Big storms are scary. But truly cataclysmic is downright devastating. Economic losses from hurricanes, floods, typhoons and other weather catastrophes top two hundred billion dollars annually. The impact exists everywhere in industries ranging from tourism, agriculture, fishing, and air travel. In fact, natural disasters affect more than a third of global GDP. The scariest part of climate change for business is not the increase in costs, but an increasingly unpredictable world. Storms catch everyone by surprise.

While politicians and scientists spent the last couple of decades deciding if climate change is real or not, the business and tech world turned to a new kind of cloud for weather predictions. This Big Data revolution, with its massive storage farms and supercomputers, has spawned a rapidly growing world of a hyper-local real-time forecast.

Take Superstorm Sandy, for example. Three days before the storm hit, forecasters were able to determine landfall within 10 miles of its actual location. This allowed millions of people plenty of time to prepare and evacuate. Now roll the clock back to 1970s, when the National Hurricane Centre’s landfall predictions were only accurate within 518 miles. By 1990, that number improved to 345 miles, but that’s still a large area.

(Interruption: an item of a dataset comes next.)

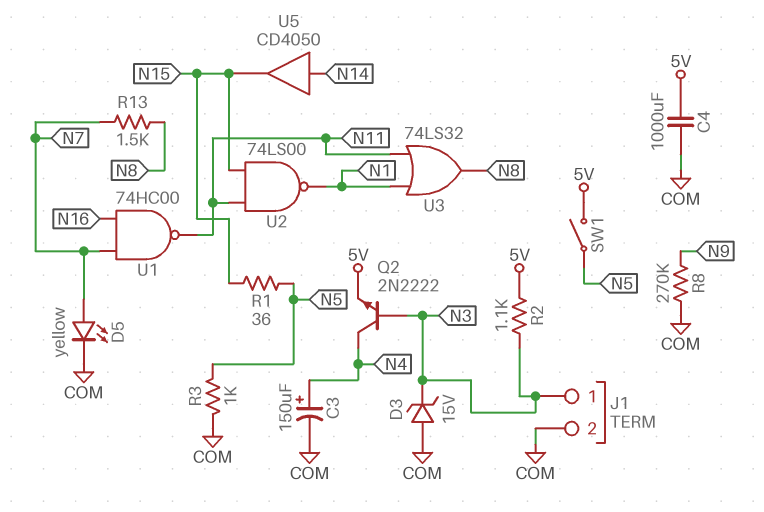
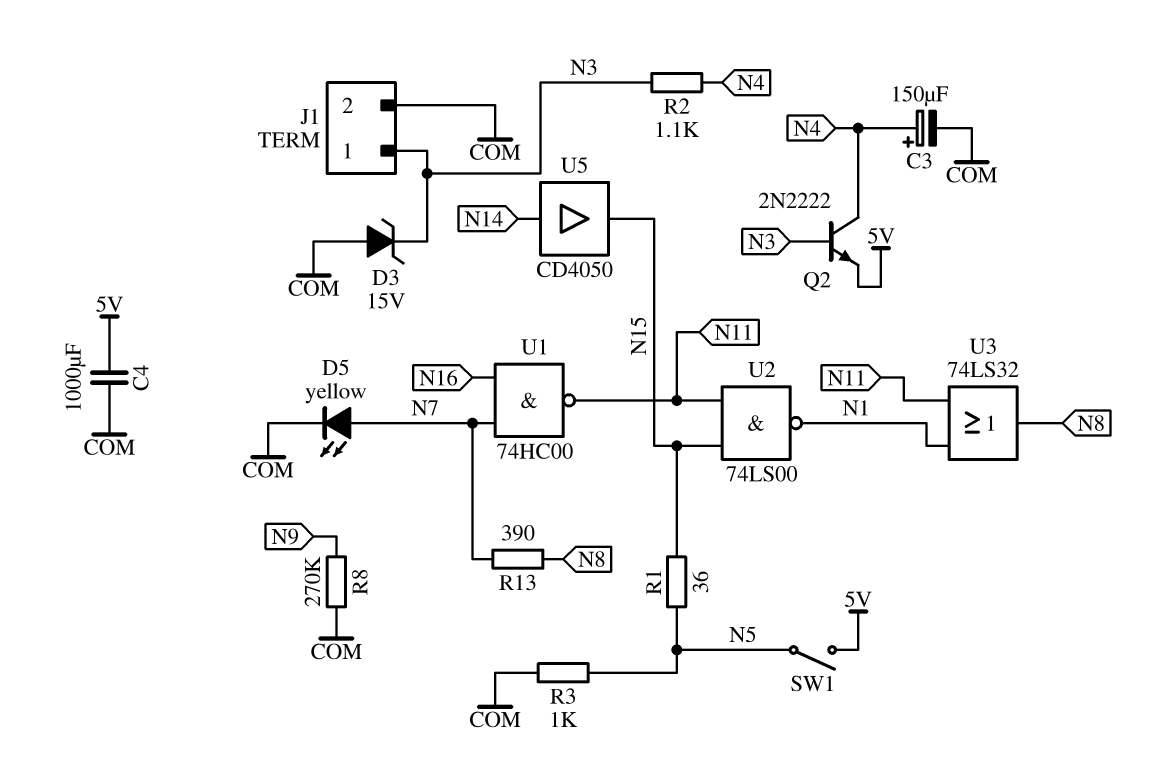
R2: 1.1k (5V, N3) -> 1.1k (N3, N4)
R13: 1.5k (N7, N8) -> 390 (N7, N8)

Big data can turn meteorologists into magicians. Even the White House is rolling into big data. President Obama launched a website as a tool to help web developers create the next breakthrough in weather predictions. Google joined the cause by committing 1000 terabytes of storage for satellite images and climate models. Vulnerable industries, big and small, now have access to a wide range of tools that monitor live weather patterns and make strategic decisions. These decisions might be something big, like routing ships to safe ports.